##### Given information #####

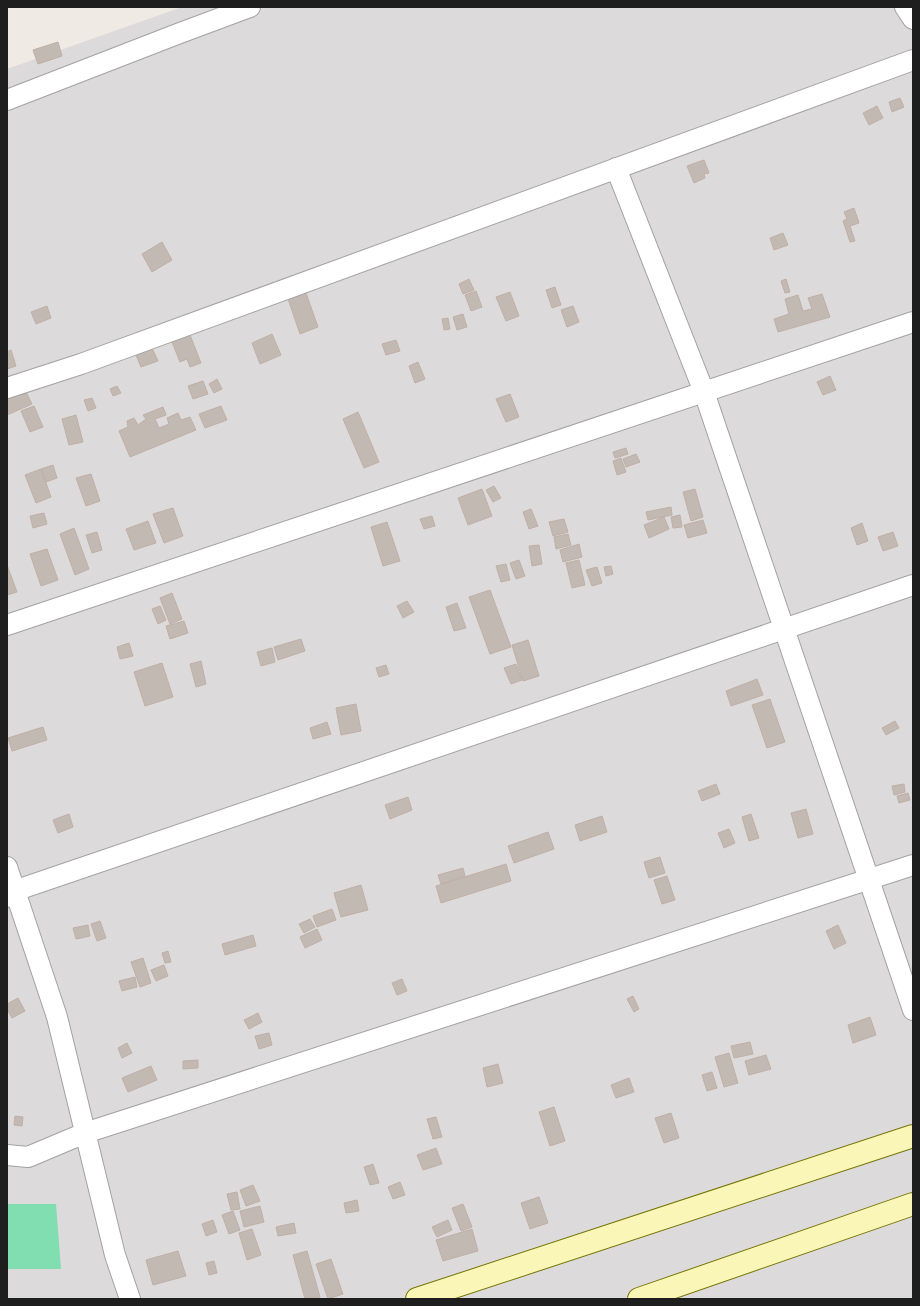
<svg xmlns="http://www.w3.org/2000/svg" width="920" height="1306" font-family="Figtree,sans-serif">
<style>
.residential{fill:#dcdadb}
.pitch{fill:#81deb0}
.building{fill:#c3b9b3;stroke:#c0afa6}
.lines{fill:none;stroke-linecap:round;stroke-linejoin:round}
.street-casing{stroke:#a2a2a2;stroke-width:22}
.secondary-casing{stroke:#757505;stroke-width:24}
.street{stroke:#fff;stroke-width:20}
.secondary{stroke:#f9f6b7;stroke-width:22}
</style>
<rect width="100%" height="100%" fill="#efeae3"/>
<path class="residential" d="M182,7h731v1292h-906v-1230z"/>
<path class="pitch" d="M7,1204h49l5,65h-54z"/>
<g class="building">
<path d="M58,42l4,14 -24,8 -5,-14z"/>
<path d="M900,98l4,9 -12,5 -3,-10z"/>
<path d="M877,106l6,12 -14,7 -6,-12z"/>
<path d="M704,160l5,13 -5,1 1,4 -11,5 -7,-17z"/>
<path d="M854,208l5,15 -9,3 5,15 -5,1 -7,-21 4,-2 -3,-7z"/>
<path d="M783,233l5,12 -14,5 -4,-12z"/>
<path d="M162,242l10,18 -20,12 -10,-18z"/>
<path d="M469,279l5,11 -11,4 -4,-10z"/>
<path d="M786,279l4,13 -5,1 -4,-12z"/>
<path d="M555,287l6,18 -9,3 -6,-18z"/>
<path d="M476,291l6,16 -11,4 -6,-16z"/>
<path d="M510,292l9,24 -13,5 -10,-24z"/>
<path d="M306,293l12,34 -18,7 -12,-35z"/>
<path d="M822,294l8,23 -52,15 -4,-13 15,-5 -4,-15 13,-4 5,16 9,-2 -4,-11z"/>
<path d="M47,306l4,12 -15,6 -5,-12z"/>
<path d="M573,306l6,16 -12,5 -6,-17z"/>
<path d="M463,314l4,13 -10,3 -4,-13z"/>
<path d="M448,318l2,11 -6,1 -2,-11z"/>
<path d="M272,334l9,21 -21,9 -8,-21z"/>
<path d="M190,335l11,28 -11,4 -3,-8 -7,3 -8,-20z"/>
<path d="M396,340l4,11 -14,4 -4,-11z"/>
<path d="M152,348l6,13 -17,6 -5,-12z"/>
<path d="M11,350l5,16 -9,3v-17z"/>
<path d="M418,362l7,17 -10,4 -6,-17z"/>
<path d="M830,376l6,14 -13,5 -6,-13z"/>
<path d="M217,379l5,10 -8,4 -5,-9z"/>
<path d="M203,381l5,13 -15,5 -5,-13z"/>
<path d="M117,386l4,7 -8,3 -3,-7z"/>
<path d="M25,390l7,14 -25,11v-17z"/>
<path d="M510,394l9,23 -13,5 -10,-23z"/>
<path d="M92,398l4,10 -8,3 -4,-11z"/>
<path d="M34,406l9,21 -13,5 -9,-21z"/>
<path d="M221,406l6,14 -22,8 -6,-14z"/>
<path d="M163,407l3,8 -11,4 4,9 10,-4 -2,-6 11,-5 3,7 9,-3 6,13 -66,27 -11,-26 9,-4 -1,-6 7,-3 4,7 8,-6 -3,-4z"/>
<path d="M358,412l21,50 -15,6 -21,-49z"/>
<path d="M76,415l7,27 -14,3 -7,-26z"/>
<path d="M626,448l2,6 -13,4 -2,-6z"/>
<path d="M636,454l4,8 -14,5 -3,-8z"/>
<path d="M621,458l5,14 -9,3 -4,-14z"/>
<path d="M53,465l4,13 -11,4 -5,-13z"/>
<path d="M41,469l10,28 -15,6 -11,-28z"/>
<path d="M91,474l9,27 -14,5 -10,-28z"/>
<path d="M494,486l7,12 -8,4 -7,-12z"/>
<path d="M482,489l10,27 -24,9 -10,-27z"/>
<path d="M695,489l8,28 -12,4 -8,-29z"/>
<path d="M671,507l1,8 -24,5 -2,-8z"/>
<path d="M173,508l10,28 -19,7 -11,-29z"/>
<path d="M531,509l7,17 -9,3 -6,-17z"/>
<path d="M44,513l3,11 -14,4 -3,-12z"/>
<path d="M680,515l2,12 -9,1 -2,-11z"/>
<path d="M432,516l3,10 -11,3 -4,-10z"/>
<path d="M664,517l5,12 -20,9 -5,-13z"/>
<path d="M564,519l4,13 -15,4 -4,-14z"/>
<path d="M703,520l4,13 -19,5 -4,-13z"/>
<path d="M148,521l8,22 -22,7 -8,-21z"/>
<path d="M387,522l13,39 -17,5 -12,-39z"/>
<path d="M862,523l6,18 -11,4 -6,-17z"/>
<path d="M74,528l15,41 -14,6 -15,-41z"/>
<path d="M97,532l5,18 -10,3 -6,-18z"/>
<path d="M893,532l5,14 -15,5 -5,-14z"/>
<path d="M568,534l3,11 -15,4 -2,-12z"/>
<path d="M579,544l3,13 -19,5 -3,-12z"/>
<path d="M539,545l3,19 -10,2 -3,-20z"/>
<path d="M47,549l11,31 -17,6 -11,-32z"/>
<path d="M519,560l6,16 -9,3 -6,-16z"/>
<path d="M579,560l6,25 -13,3 -6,-25z"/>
<path d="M506,564l4,16 -9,2 -5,-16z"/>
<path d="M7,565l10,27 -10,3z"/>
<path d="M611,566l2,8 -7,2 -2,-9z"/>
<path d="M597,567l5,16 -10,3 -6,-16z"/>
<path d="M490,590l21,57 -21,7 -21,-57z"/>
<path d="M172,593l10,26 -12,5 -10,-26z"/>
<path d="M407,601l7,11 -11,6 -6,-12z"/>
<path d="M457,603l9,25 -12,3 -8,-24z"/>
<path d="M160,606l6,14 -8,4 -6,-15z"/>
<path d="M184,621l4,12 -18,6 -4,-13z"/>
<path d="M301,639l4,12 -27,9 -4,-13z"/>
<path d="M528,640l11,36 -16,5 -11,-36z"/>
<path d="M129,643l4,13 -13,3 -3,-12z"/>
<path d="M272,648l3,14 -14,4 -4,-14z"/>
<path d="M201,661l5,23 -10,3 -6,-23z"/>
<path d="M162,663l11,34 -28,9 -11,-34z"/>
<path d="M516,664l6,16 -11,4 -7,-16z"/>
<path d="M386,665l3,9 -10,3 -3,-9z"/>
<path d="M757,679l6,16 -32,11 -5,-15z"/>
<path d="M770,699l15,43 -18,6 -15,-43z"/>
<path d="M356,704l5,27 -20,4 -5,-27z"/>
<path d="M895,721l4,7 -13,7 -4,-7z"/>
<path d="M327,722l4,12 -18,5 -3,-11z"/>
<path d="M43,727l4,13 -35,11 -4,-13z"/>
<path d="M716,784l4,10 -18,7 -4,-10z"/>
<path d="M904,784l1,8 -11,3 -2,-9z"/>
<path d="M908,793l2,7 -11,3 -2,-7z"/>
<path d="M408,797l4,13 -22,9 -5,-14z"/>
<path d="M806,809l7,25 -15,4 -7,-25z"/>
<path d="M69,814l4,13 -15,6 -5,-13z"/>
<path d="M751,814l8,24 -10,3 -7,-24z"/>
<path d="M602,816l5,16 -27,9 -5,-16z"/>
<path d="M729,829l6,14 -11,5 -6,-15z"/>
<path d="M548,832l6,17 -40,14 -6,-17z"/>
<path d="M660,857l5,16 -16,5 -5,-16z"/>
<path d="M506,864l5,17 -70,22 -5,-17z"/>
<path d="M463,868l2,8 -24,8 -3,-9z"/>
<path d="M667,876l8,24 -13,4 -8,-24z"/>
<path d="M361,885l7,25 -27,7 -7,-24z"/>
<path d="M332,909l4,11 -19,7 -4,-11z"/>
<path d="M310,919l5,8 -11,6 -5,-9z"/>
<path d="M100,921l6,17 -9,3 -6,-17z"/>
<path d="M88,925l2,11 -14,3 -3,-11z"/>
<path d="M838,925l8,18 -12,6 -8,-18z"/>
<path d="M317,929l5,11 -17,8 -5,-11z"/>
<path d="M253,935l3,11 -31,9 -3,-11z"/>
<path d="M168,951l3,11 -6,1 -3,-10z"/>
<path d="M143,958l8,25 -11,4 -9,-25z"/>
<path d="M164,965l4,11 -12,5 -5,-11z"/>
<path d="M135,977l2,10 -15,4 -3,-10z"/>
<path d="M402,979l5,12 -10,4 -5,-12z"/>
<path d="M633,996l6,13 -5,3 -7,-13z"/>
<path d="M18,998l7,13 -13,7 -5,-9v-5z"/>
<path d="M258,1013l4,9 -13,7 -5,-9z"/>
<path d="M870,1017l6,18 -23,8 -5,-18z"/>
<path d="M269,1033l3,12 -13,4 -4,-13z"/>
<path d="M750,1042l3,12 -19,4 -3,-12z"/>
<path d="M127,1043l5,10 -10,5 -4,-10z"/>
<path d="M729,1053l9,30 -14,4 -9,-30z"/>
<path d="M766,1055l5,14 -22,6 -4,-14z"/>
<path d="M198,1060v8l-15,1v-8z"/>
<path d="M498,1064l5,19 -16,4 -4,-19z"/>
<path d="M151,1066l6,14 -29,12 -6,-14z"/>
<path d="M712,1072l5,16 -10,3 -5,-16z"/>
<path d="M629,1078l5,14 -18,6 -5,-13z"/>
<path d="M554,1107l11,34 -15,5 -11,-34z"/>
<path d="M671,1113l8,25 -15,5 -9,-25z"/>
<path d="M15,1116l8,1 -1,9 -8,-1z"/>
<path d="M436,1117l6,20 -9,2 -6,-20z"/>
<path d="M436,1148l6,16 -19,6 -6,-15z"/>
<path d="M373,1164l6,19 -9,2 -6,-18z"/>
<path d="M400,1182l5,13 -12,4 -5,-12z"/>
<path d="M253,1185l7,16 -14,5 -6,-16z"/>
<path d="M237,1192l3,17 -9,1 -4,-16z"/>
<path d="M539,1197l9,26 -18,6 -9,-26z"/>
<path d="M357,1200l2,11 -13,2 -2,-10z"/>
<path d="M463,1204l9,23 -11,4 -9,-23z"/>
<path d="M260,1206l4,16 -20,5 -4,-16z"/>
<path d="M233,1211l7,19 -11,4 -7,-19z"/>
<path d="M213,1220l4,12 -11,4 -4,-12z"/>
<path d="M448,1220l4,10 -15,7 -5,-10z"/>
<path d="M294,1223l2,10 -18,3 -2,-9z"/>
<path d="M252,1229l9,26 -14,5 -8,-27z"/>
<path d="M472,1229l6,22 -35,10 -7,-21z"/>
<path d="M178,1251l8,25 -33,9 -7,-25z"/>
<path d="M307,1251l13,46 -7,2h-8l-12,-44z"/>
<path d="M331,1259l12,35 -15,5 -12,-35z"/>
<path d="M214,1261l3,12 -8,2 -3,-12z"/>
</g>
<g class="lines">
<g class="street-casing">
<g id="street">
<path d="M905,7l8,12"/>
<path d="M7,100l173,-67 70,-26"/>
<path d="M616,168l88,224 209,618"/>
<path d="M7,388l74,-24 832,-304"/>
<path d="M7,625l906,-303"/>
<path d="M7,867l50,150 58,238 15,44"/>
<path d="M7,897l7,-6 899,-306"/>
<path d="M7,1155l21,2 57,-24 828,-268"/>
</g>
</g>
<g class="secondary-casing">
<g id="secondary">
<path d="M417,1299l496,-163"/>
<path d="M639,1299l274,-95"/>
</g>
</g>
<use href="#street" class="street"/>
<use href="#secondary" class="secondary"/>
</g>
<rect width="920" height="1306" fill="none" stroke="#1e1e1e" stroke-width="16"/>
</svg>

#####

◆ Prompt:
Copy each line of the entries that includes the word "lines".

◆ Solution for this exercise:
.lines{fill:none;stroke-linecap:round;stroke-linejoin:round}
<g class="lines">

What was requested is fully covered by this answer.